**Extract to read**
Strengths and limitations of this study
This is the first study to test an intervention to improve health service boards’ functioning.
Extensive evidence review and stakeholder consultation informed the development of the intervention.
Study will examine the impact of simulation-based training on board members’ skills and confidence in communicating effectively in health service board meetings, and perceptions of board meeting processes.
Examining the impact on quality and safety outcomes was not possible within study budget and timeframe, but results can inform the development of a future large-scale randomised trial that includes these measures.
Existing research indicates that hospital boards have the ability to influence patient safety and quality of care.1–4 However, government reviews have indicated that board members may not be as effective as possible in attaining this goal. For example, limitations to health service boards’ effectiveness were found to have contributed to negative health outcomes in Victoria, Australia,5 where a cluster of perinatal deaths were, in part, attributable to suboptimal board processes.
To influence patient safety, health service boards must have the necessary skills and confidence to actively lead and pursue quality healthcare.6 However, there is often a gap between required skills and actual skills on boards, especially given the variability of board composition across states, from large metropolitan hospitals to small rural locations.5 Within the public health service in Victoria, there are 85 independent health service boards with directors appointed by the Minister of Heath (of the Victorian parliament) and governed by the Department of Health and Human Services (DHHS). Victorian health service boards are responsible to the Health Minister for the effective and efficient governance of their health service. This includes monitoring and improving quality and safety, and risk management.

**Extracted records**
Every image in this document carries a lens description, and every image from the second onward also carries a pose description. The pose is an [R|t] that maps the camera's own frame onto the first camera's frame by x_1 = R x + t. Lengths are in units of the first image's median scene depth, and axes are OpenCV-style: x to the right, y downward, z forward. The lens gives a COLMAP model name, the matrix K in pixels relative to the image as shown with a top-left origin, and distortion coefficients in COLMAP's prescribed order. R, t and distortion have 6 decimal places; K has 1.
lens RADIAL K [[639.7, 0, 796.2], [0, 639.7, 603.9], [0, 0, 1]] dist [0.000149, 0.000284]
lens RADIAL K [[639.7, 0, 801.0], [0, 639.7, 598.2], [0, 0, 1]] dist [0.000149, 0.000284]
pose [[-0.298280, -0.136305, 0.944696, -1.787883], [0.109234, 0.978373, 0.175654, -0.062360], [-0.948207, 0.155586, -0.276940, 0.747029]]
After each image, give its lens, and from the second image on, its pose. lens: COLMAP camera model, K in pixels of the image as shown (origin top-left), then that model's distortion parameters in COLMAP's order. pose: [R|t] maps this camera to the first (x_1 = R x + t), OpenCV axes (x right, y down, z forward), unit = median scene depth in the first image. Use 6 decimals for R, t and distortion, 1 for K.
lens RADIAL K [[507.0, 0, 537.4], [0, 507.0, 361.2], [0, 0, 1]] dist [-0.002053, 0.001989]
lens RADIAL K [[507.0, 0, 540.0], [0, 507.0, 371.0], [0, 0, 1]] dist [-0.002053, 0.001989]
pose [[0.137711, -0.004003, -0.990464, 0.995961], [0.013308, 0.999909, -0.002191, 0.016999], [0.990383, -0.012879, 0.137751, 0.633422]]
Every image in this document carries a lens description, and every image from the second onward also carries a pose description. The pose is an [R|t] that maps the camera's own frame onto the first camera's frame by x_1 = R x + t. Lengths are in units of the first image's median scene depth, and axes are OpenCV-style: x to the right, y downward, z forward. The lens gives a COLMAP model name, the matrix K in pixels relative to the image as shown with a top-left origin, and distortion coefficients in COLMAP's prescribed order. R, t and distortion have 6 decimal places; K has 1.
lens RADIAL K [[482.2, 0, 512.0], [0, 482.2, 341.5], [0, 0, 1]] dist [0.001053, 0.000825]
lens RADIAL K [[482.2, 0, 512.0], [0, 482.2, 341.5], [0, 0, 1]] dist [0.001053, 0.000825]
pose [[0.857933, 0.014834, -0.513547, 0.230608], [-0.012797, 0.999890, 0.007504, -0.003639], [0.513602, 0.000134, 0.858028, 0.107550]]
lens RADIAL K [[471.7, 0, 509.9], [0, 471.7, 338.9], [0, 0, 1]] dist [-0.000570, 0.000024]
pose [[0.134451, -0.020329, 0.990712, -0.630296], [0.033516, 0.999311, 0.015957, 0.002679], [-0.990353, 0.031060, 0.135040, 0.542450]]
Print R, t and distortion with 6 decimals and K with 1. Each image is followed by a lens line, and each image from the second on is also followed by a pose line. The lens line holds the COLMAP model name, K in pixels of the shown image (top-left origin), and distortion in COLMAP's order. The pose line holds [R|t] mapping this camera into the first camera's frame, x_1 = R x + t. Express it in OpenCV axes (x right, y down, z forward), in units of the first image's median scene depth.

**Exercise prompt**
Please transcribe the passage on health service boards above, between "Extensive evidence review" and "includes these measures.", inclusive.

**Exercise answer**
Extensive evidence review and stakeholder consultation informed the development of the intervention.
Study will examine the impact of simulation-based training on board members’ skills and confidence in communicating effectively in health service board meetings, and perceptions of board meeting processes.
Examining the impact on quality and safety outcomes was not possible within study budget and timeframe, but results can inform the development of a future large-scale randomised trial that includes these measures.